Cell-penetrating Peptide-coated Liposomes for Drug Delivery Across the Blood-Brain Barrier

Background/Aim: Glioma is a deadly form of brain cancer. Doxorubicin is cytotoxic against glioma cells. However, the blood-brain barrier (BBB) limits its ability to be delivered to the brain. Materials and Methods: Liposomes (R8PLP) formed from, 1,2-dioleoyl-3-trimethylammonium-propane chloride (DOTAP), 1,2-distearoyl-sn-glycero-3-phosphoethanolamine-N-[methoxy-(polyethylene glycol)-2000] (PEG-DSPE), cholesterol and egg phosphatidylcholine (ePC) were modified by cell-penetrating peptide R8 conjugated with oleic acid as a novel method for delivering doxorubicin. The antitumor effect of R8PLP was evaluated by uptake, cytotoxicity and brain accumulation. Results: The size of R8PLP was 95 nm. Doxorubicin was loaded into R8PLP by active loading with more than 95% encapsulation efficiency. Cellular uptake of R8PLP by U87-MG cells was 8.6-fold higher than that of unmodified liposomes.

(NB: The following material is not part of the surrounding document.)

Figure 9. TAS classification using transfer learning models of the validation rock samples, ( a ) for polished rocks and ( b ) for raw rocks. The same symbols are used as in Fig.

R8PLP reduced cell viability by 16.18% and 18.11% compared to cholesterol-ePC-liposomes and free doxorubicin, respectively, at 3.6 mu M after 24 h treatment. The biodistribution of doxorubicin in the brain was significantly improved by R8PLP. The area under the concentration-time curve (AUC(0.5-12 h)) of R8PLP was 2.4-times higher than that of cholesterol-ePC-PEG-DSPE-liposomes. Conclusion: These results suggest that R8-conjugated oleic acid-modified liposomes are effective delivery vehicles for glioma.